Pack lightly…because baggage gets heavier with each step.
When I traveled recently, I did my very best to pack lightly and be reasonable in my choices of clothing and accessories. I wanted to be sure I had what I needed. After all, we were traveling across the world and it was unlikely there would be a Walmart I could run out to if I’d forgotten a necessity. I definitely wanted to include the necessary toiletries, and medications and I comfortably had the room in my luggage for them.

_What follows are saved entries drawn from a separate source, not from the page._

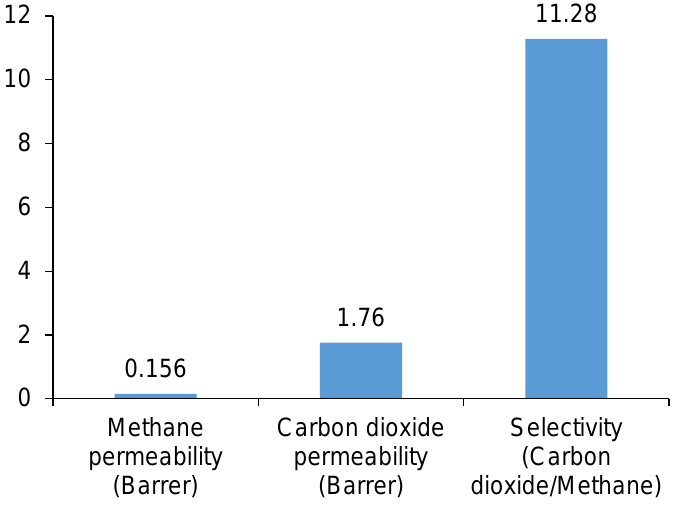
Figure 10. Permeation traits of CO 2 and CH 4 across fresh polyimide membrane.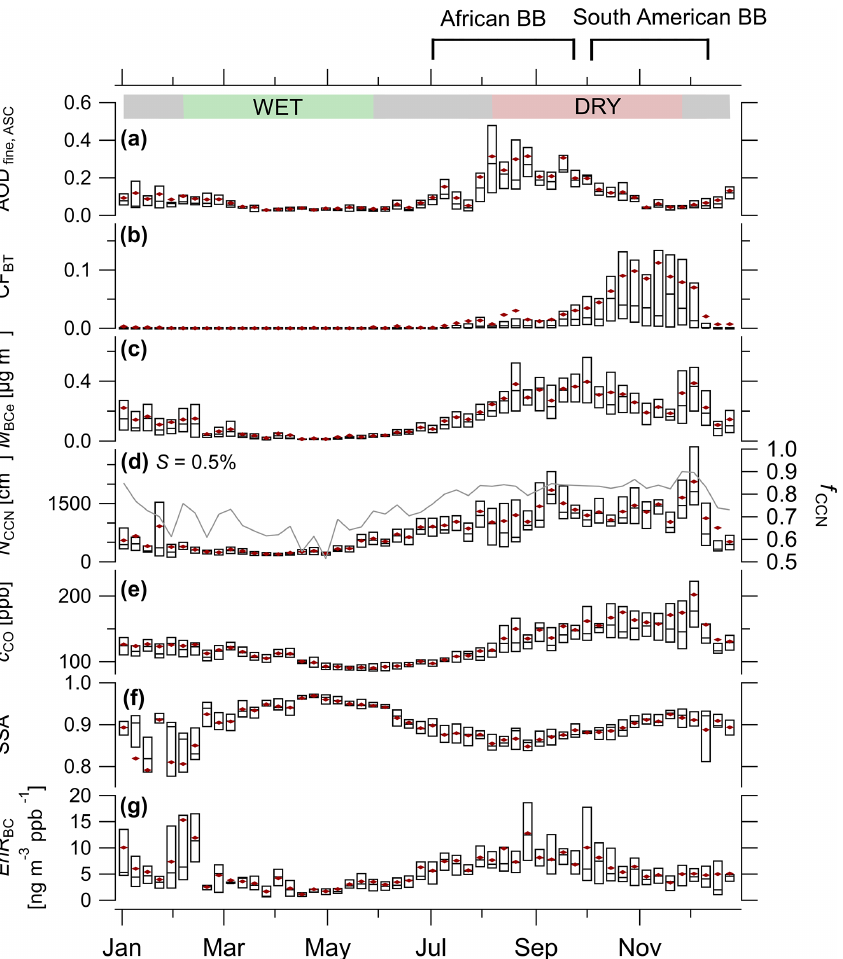
Figure 12. Seasonality of aerosol and trace gas properties based on long-term observations (2013–2018) at Ascension Island (a) and at the ATTO site (b–g) . The plot shows (a) fine-mode aerosol optical depth (AOD fine ) at 500nm retrieved by the AERONET sunphotometer at Ascension Island; (b) cumulative fire intensity along the backward trajectories (CF BT ) of air masses arriving at the ATTO site (for details, see Sect. 2.6); (c) black carbon mass concentration M BC ; (e) CCN concentrations and activated fraction at S = 0 . 5%; (e) CO mole fraction; e (f) single scattering albedo, SSA; and (g) BC enhancement ratio, EnR BC . The boxplots represent weekly statistics with the mean (red markers), the median (segment), and the 5th and 75th percentiles (lower and upper box edges) of the long-term daily measurements. The green and red shaded areas represent the wet and dry seasons, with transition periods in between, as defined in Pöhlker et al. (2016). On the top of the figure, markers indicate periods within the BB-influenced part of the year that ATTO is dominated either by the LRT of African BB or by the South American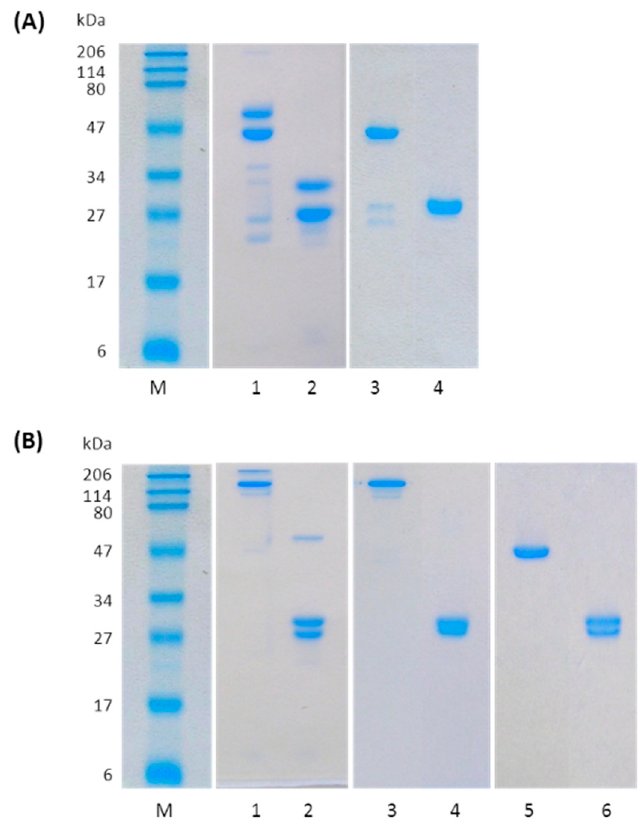
Figure 2. SDS-PAGE analysis (15% separating gel) of Fab fragments obtained by proteolytic digestion of Trastuzumab with papain or pepsin: ( A ) Proteolysis of Trastuzumab with papain: protein standards (line M); reaction mixture after 90 min incubation at 37 °C under non reducing (lane 1) and reducing conditions (lane 2); and purified Trast Fab under non reducing (lane 3) and reducing conditions (lane 4); ( B ) Proteolysis of trastuzumab with pepsin: protein standards (line M); reaction mixture after 16 h incubation at 37 °C under non reducing (lane 1) and reducing conditions (lane 2); purified Trast F(ab’) 2 under non reducing (lane 3) and reducing conditions (lane 4); and purified Trast Fab’ under non reducing (lane 5) and reducing conditions (lane 6). Proteins were visualized by Bio-Safe Coomassie blue stain. Reduction was achieved by treating samples with 2-mercaptoethanol before loading.2.2. N-terminal Trast Fab PEGylation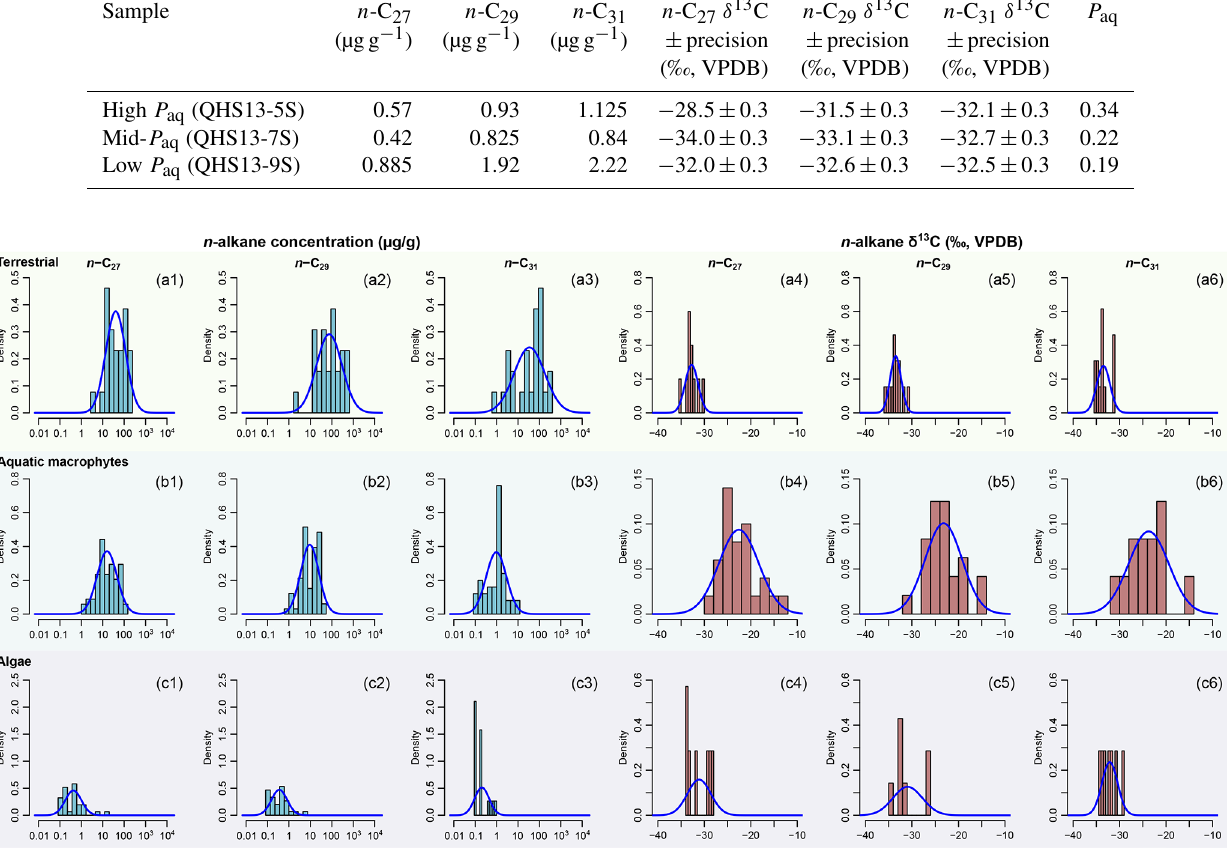
Figure 2. Empirical data of per sample n -alkane concentrations (µgg − 1 of dried sample, blue histograms) and δ 13 C (‰, VPDB, red histograms) of n -C 27 , n -C 29 , and n -C 31 alkanes and their corresponding prior distributions (blue Gaussian curve overlays) of published plants in the terrestrial, aquatic macrophyte, and algae sources; raw data are compiled in supplementary data EA-2 (Yang, 2022). Estimated prior parameters of each source, including the means and variance–covariance matrices, are reported in Tables S1 and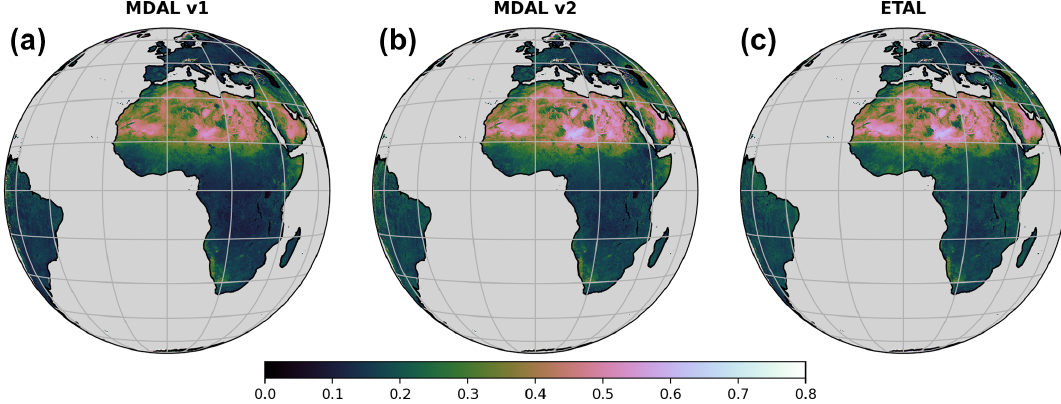
Figure 3. Broadband bi-hemispherical (BB-BH) albedo of MDAL v1, MDAL v2 and resampled ETAL. Date: 15 April 2021. Table 2. In situ stations used for comparison with MDAL as well as properties of nearest SEVIRI pixel and surrounding MODIS pixels. In situ footprint was calculated using Eq. (1); in situ vegetation is inferred from visual inspection of high-resolution satellite images (https: //earthexplorer.usgs.gov, last access: 22 March 2022). SEVIRI footprint vegetation types based on MODIS land cover MCD12Q1 (Sect. 3.5); it should be noted that the automatic classification algorithm may not always match “ground truth” (e.g., savanna classification at Cabauw). SEVIRI and MODIS footprint sizes based on distance between center coordinates of neighboring pixels.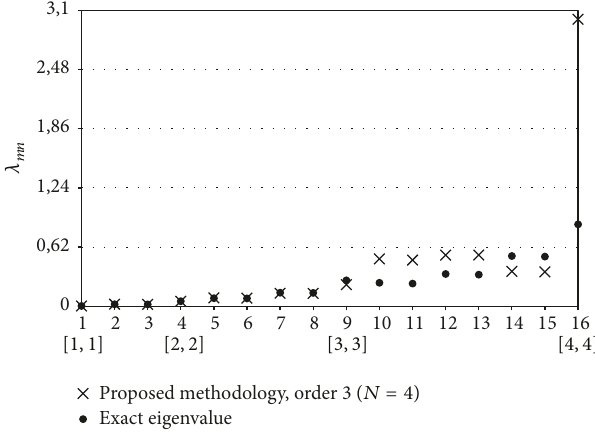
Figure 25: Hinged rectangular plate: gence).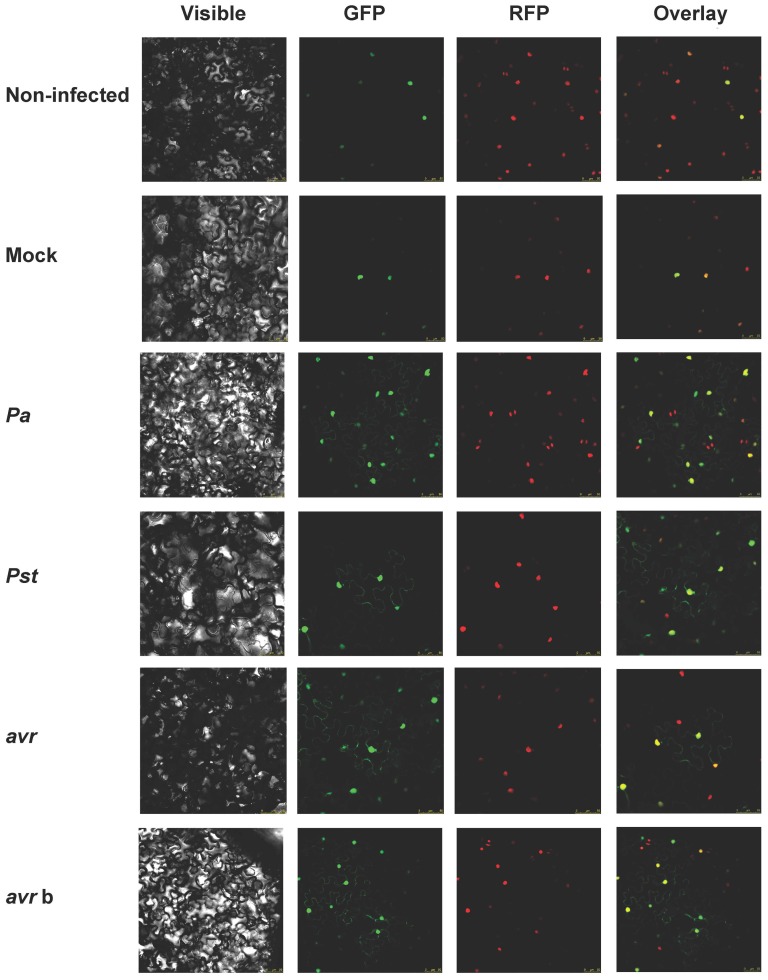

GFP-ATERF-1 localisation after inoculation with Pseudomonas strains.Confocal microscopy of N. benthamiana leaves over-expressing GFP-ATERF-1 together with a RFP-tagged nuclear marker (RFP-H2B transgenic line). Non-infected control and plants inoculated with an sterile solution of MgS04 (Mock) or with a bacterial suspension of Pa, Pst, Pst(avrRpt2) (avr) or boiled avr (avr b) strains. Photographs were taken 3–5 h. after the inoculation.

Overall, I felt pretty proud of myself that I’d managed to carefully select appropriate outfits I would need, wisely planning to interchange tops and pants, creating more ensembles out of few items. Travel tip side note: A handy tipster enlightened me that Parisians often wear outfits two days in a row, so mixing and matching would certainly suffice. But even as sparingly as I had managed to pack, the day we left I threw in extra pants and dress boots “just in case.” For eight days and two countries, I felt I had done nicely packing one decent-sized suitcase, a carry on, and a messenger bag that I would carry everywhere with the super essentials like Passport, Euros, ID, debit card, camera, and phone.
I was clipping along rather nicely through airports #1 and #2 as we landed in Paris. When we boarded the plane to Rome a few days later I was feeling decent, but by the time we prepared to fly from Rome back to Paris, I was really wishing I’d packed lighter or had one less bag. I especially started to rue a third bag when we barely made our returning flight from Paris. I don’t run under normal circumstances so when we had to engage in a full-on sprint through Paris Charles de Gaulle Airport a significant distance after having left our hotel in Rome at 3:15 a.m. and already having flown two hours and navigated one airport, I had full-on disdain for my carry-on bag.
As I ran heaving my heavy winter coat (we were about to re-enter winter weather…goodbye warm Rome!) in my arms, my “necessities” messenger bag dragging off my shoulder, and my carry-on rolling and bouncing wildly behind me, I felt as if I might pass out. I was exhausted from getting up in the middle of the night and we’d already traveled and walked a considerable distance through two large airports. It felt like we were running for our lives to make our flight home. And we so wanted to go home. My daughter and I loved our adventure so much. Still, we missed my son and my husband, our beds, our pups, our friends, and home.
It was a real test of my mettle to haul myself and all my baggage through the airport dodging fellow travelers and baggage carts with the threat of missing our flight being very real. I was mentally chastising myself for bringing along unnecessary baggage. It wasn’t bad at the beginning but it had begun to wear me down. Though it weighed the same, it became increasingly heavy. With every step I took, the burden grew more painful and more difficult to bear. It was exhausting. It was too much.
Isn’t this so true of many things in our lives? We carry unnecessary baggage. That past hurt or unforgiveness might not feel so bad at first. It’s tolerable. You can handle it. But as time goes on, it feels heavier and heavier. The load starts to affect us in other ways. Our relationships are strained. Our health is compromised. The pain of the burden occupies our time and our thought life and we can begin to obsess over it.
Matthew 11:28 says “Come to me, all you who are weary and burdened, and I will give you rest.”
How do you like the sound of that? Isn’t it like fresh air on a spring day? Jesus is telling us to bring Him our burdens, our problems, our hurts (past or present, old or fresh), anxieties, worries, fears, regrets, shame, all of the things that are weighing us down and preventing us from being what He means for us to be. Do it. It’s a great offer, isn’t it? Just bring it to Him, leave it all at His feet, dump it all on Him, and He will give you rest. You’ll need it after carrying all that unnecessary “stuff” around, whatever your “stuff” looks like. We’re meant to travel lightly. Let Him carry your baggage.
What’s burdening you? What would you love to unload at His feet and simply walk away from it?